Introduction

 
 

Le Goût de l’Orient constitue un hommage aux savants et collectionneurs d’Aix-en-Provence et de ses alentours, qui, depuis Nicolas Fabri de Peiresc à l’époque de Louis XIII jusqu’à Arsène Roux au Maroc au début du XXe siècle, ont essayé de comprendre les sociétés et l’histoire du monde méditerranéen, en s’appuyant sur les objets et le matériau des langues très diverses parlées dans ce vaste monde.

Ces savants ont fait venir auprès d’eux des objets et documents archéologiques et culturels du bassin méditerranéen, comme Peiresc et Fauris de Saint-Vincens à Aix-en-Provence, pour comprendre le monde à partir de fragments, constituant des collections qui servirent de support d’étude. Les réseaux de savants, depuis l’humaniste de la Renaissance Guillaume Postel à Paris, qui introduisit l’arabe au Collège royal aux côtés du latin, du grec et de l’hébreu, jusqu’au célèbre orientaliste Silvestre de Sacy au XIXe siècle, contribuèrent à la publication de dictionnaires, traductions et catalogues de manuscrits, monnaies, médailles ou antiques. Auguste Pécoul, qui se montra particulièrement généreux pour les musées et la bibliothèque d’Aix-en-Provence, appartient à cette famille de savants « sédentaires » et érudits.

D’autres, au contraire, firent l’expérience du voyage, comme le botaniste Joseph Pitton de Tournefort, le grand orientaliste de Provence Jean-Michel Venture de Paradis, mais aussi le médecin Clot-Bey ou l’architecte Pascal Coste. Ils ont produit des corpus de savoirs, sous forme de travaux linguistiques, mais aussi scientifiques, ou encore de carnets de voyages ou de planches de dessins propices à la diffusion auprès du plus grand nombre. Leurs connaissances ont été acquises par l’expérience du terrain.
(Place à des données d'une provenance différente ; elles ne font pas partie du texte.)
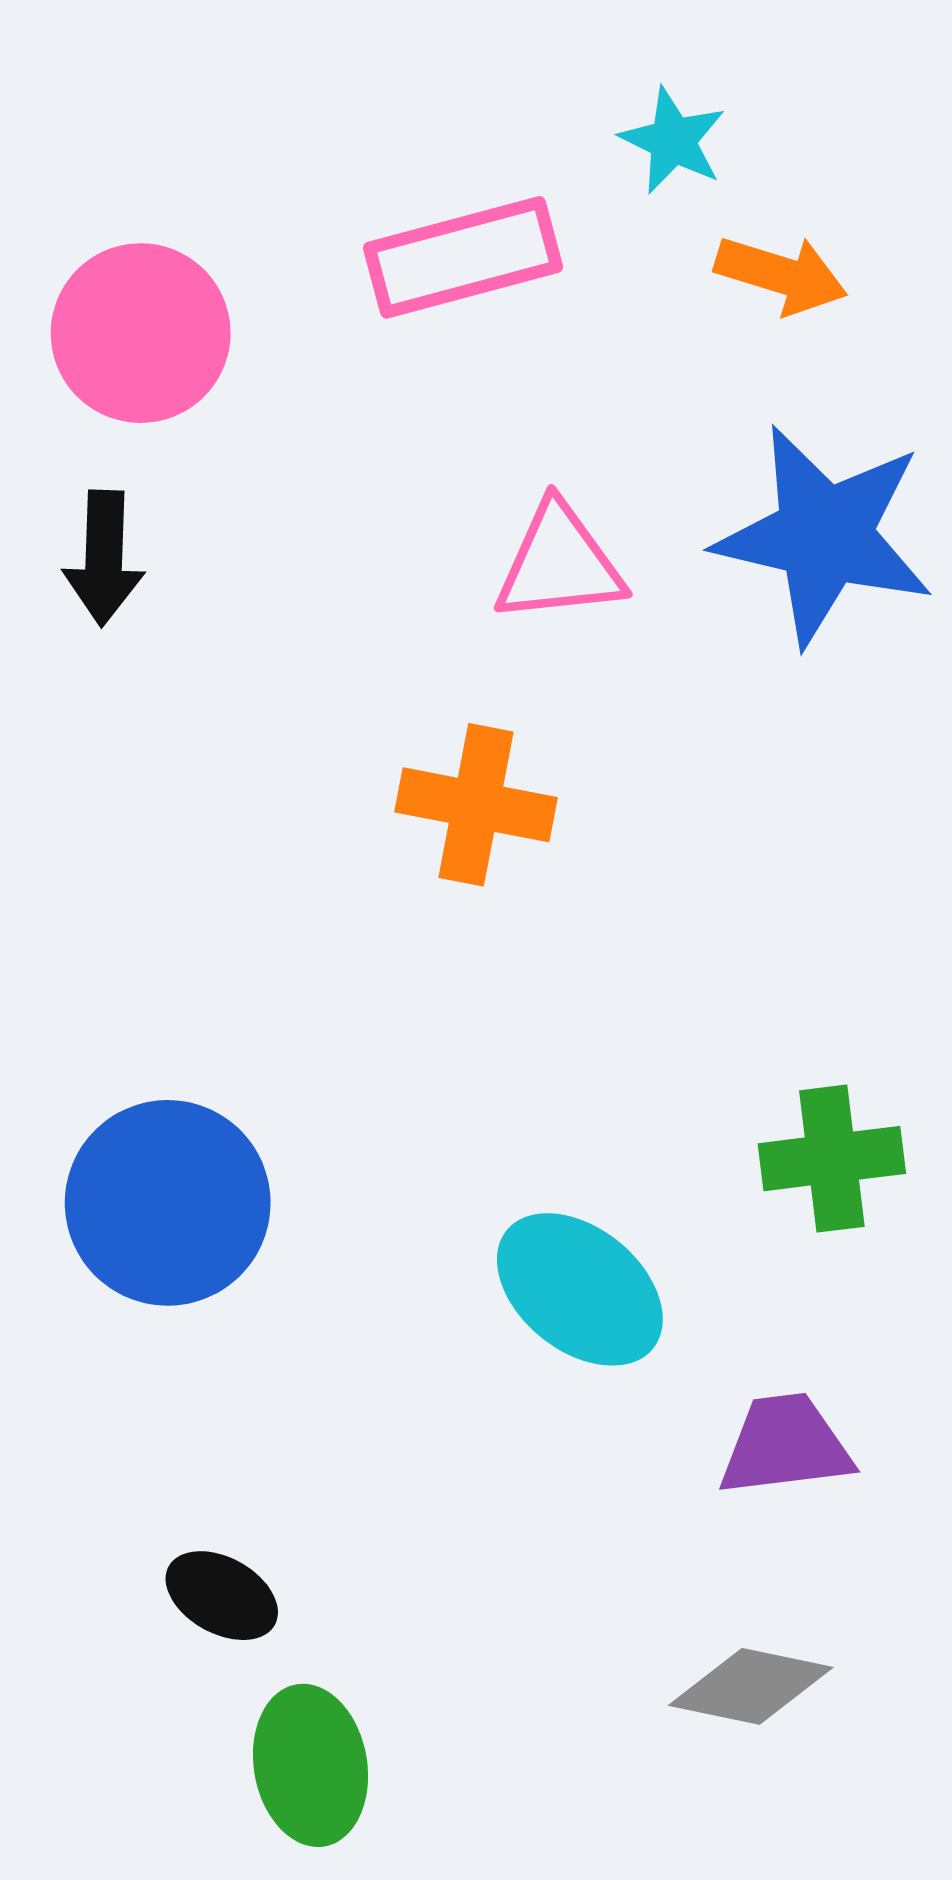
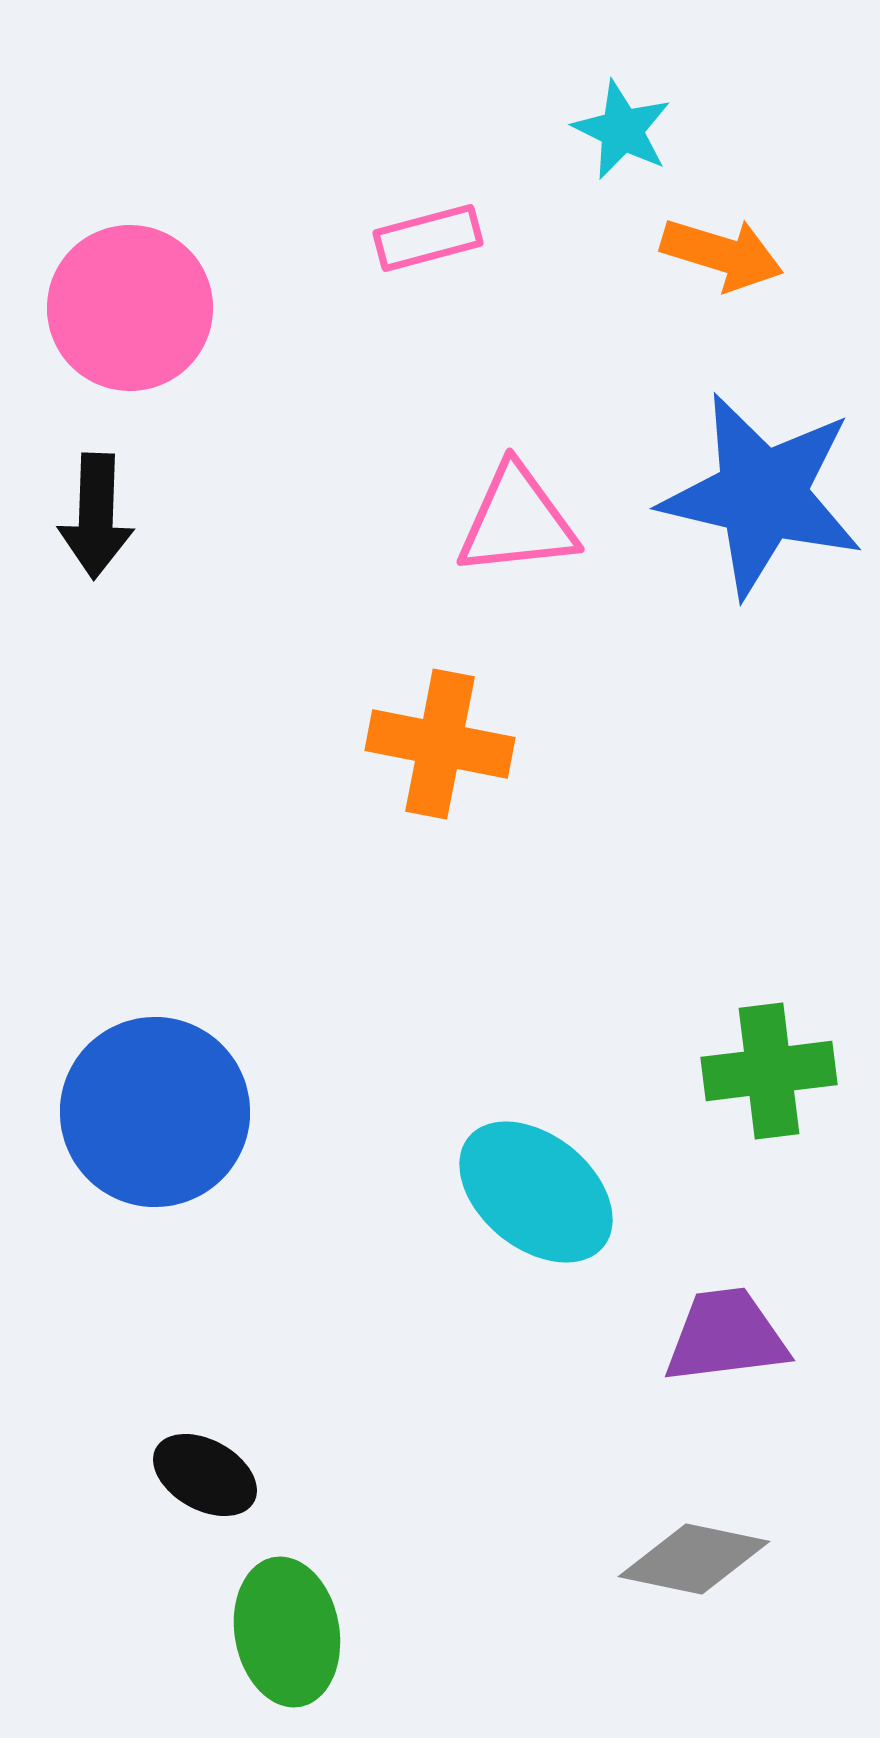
pink rectangle: (463, 257) -> (428, 238), size x0.6

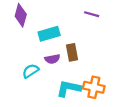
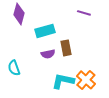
cyan semicircle: (31, 71) -> (14, 68), moved, turned -77
orange cross: (94, 87) -> (86, 80), turned 30

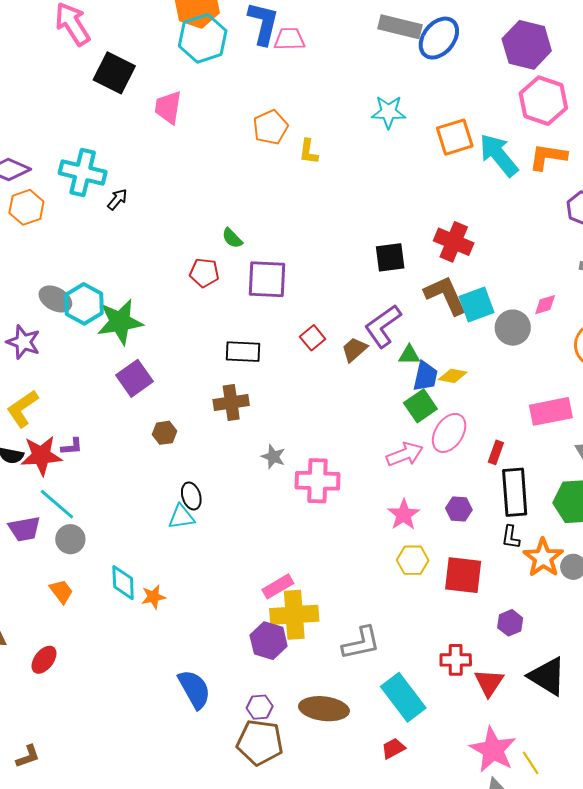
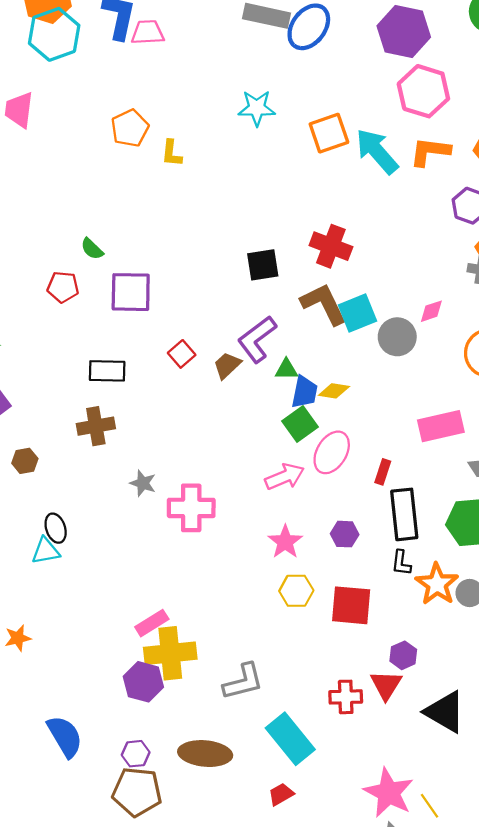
red triangle: (489, 683) -> (386, 685), moved

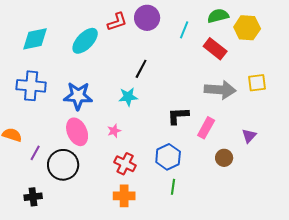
Tous nous ont transmis un héritage scientifique et confié des collections qui donnent, à travers l’histoire, une représentation des paysages, des peuples et des cultures de Méditerranée. Ces éléments du patrimoine nous rendent cet Orient forcément plus proche, et restent à portée de regard dans nos musées et bibliothèques.

C’est à cette redécouverte que l’exposition vous convie. Le parcours invite à comprendre comment une discipline savante comme l’orientalisme s’est construite à partir du XVIIe siècle, et quel fut l’apport spécifique des orientalistes de Provence, dont l’identité historique est étroitement liée à la Méditerranée.